* BRIEF
Can you write out everything in the training-contract excerpt from "There was nothing wrong with their applications" down to "resolve the problem.", changing "the council" to "the committee"?

* EXCERPT
It was a most successful conference and one I enjoyed attending. It was overshadowed, however, by the fact that there were so many people there who, after several years, were still searching for a training contract.
There was nothing wrong with their applications and there was nothing wrong with their ability or commitment to our profession but, for whatever reason, they were still searching.
I was concerned about this problem when I represented the council in 1995 and I remain even more concerned that 18 months later nothing much appears to have been done by the Law Society to resolve the problem.
Let me review the history of the matter. The people we are talking about came into the profession, mostly from an ethnic minority background, in the late eighties, as a result of a recruitment campaign conducted by the Law Society specifically directed towards that section of our community.
It cannot be disputed therefore, that the Law Society has an obligation to ensure that their final period of training is completed. While the position may be different for those who came in after the well-publicised over-recruitment, the people that we are now talking about did not enter in those circumstances.
What, therefore, can be done? There was a working party addressing this issue in 1994. I was a member of it but I am not sure what happened after its eventual recommendations. I suspect its efforts rather got lost in all the excitement of the presidential electioneering that was starting to take place at that time.
What I do know, however, is that the problem has not gone away and it still remains. As it happened, the conference received the good news that, roughly, the demand now for trainees and the availability of current training places is nearly matching. It is, therefore, only the bulge from the past that we are concerned about. If the profession values its contribution to the community, it has a duty to come forward with positive proposals to remove that bulge sooner rather than later.
There are a number of ways it could be done. For those who have been searching for more than three years, specific provisions could be set up with the trainers.
Courses could perhaps provide for a crash programme similar to a training contract for which, of course, there would have to be a charge, but which would provide, at least, a way out for those who are trapped without any qualification.
There is a precedent: the College of Law in Sydney used to run (and may still run) such a six month course. An alternative would be for experience as a paralegal to count in lieu of a training contact in cases where the candidate took the old Law Society final examination.
I am sure there are other ideas. What I am not sure about is the will or the commitment of the Law Society to resolve this issue. It is a tragedy for all of the candidates involved whether from an ethnic minority or not, and it is a tragedy that cannot continue.

* RECORDS SHOWN
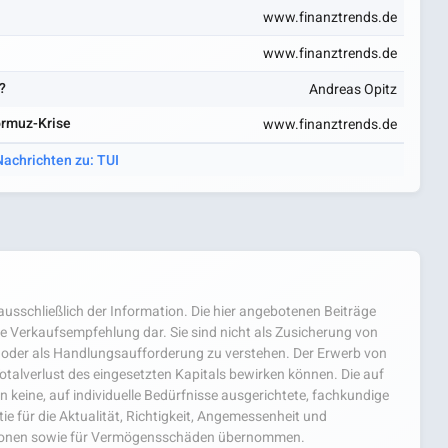
www.finanztrends.de
www.finanztrends.de
?
Andreas Opitz
ormuz-Krise
www.finanztrends.de
Nachrichten zu: TUI
usschließlich der Information. Die hier angebotenen Beiträge
e Verkaufsempfehlung dar. Sie sind nicht als Zusicherung von
oder als Handlungsaufforderung zu verstehen. Der Erwerb von
 Totalverlust des eingesetzten Kapitals bewirken können. Die auf
 keine, auf individuelle Bedürfnisse ausgerichtete, fachkundige
e für die Aktualität, Richtigkeit, Angemessenheit und
mationen sowie für Vermögensschäden übernommen.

* ANSWER BOX
There was nothing wrong with their applications and there was nothing wrong with their ability or commitment to our profession but, for whatever reason, they were still searching.
I was concerned about this problem when I represented the committee in 1995 and I remain even more concerned that 18 months later nothing much appears to have been done by the Law Society to resolve the problem.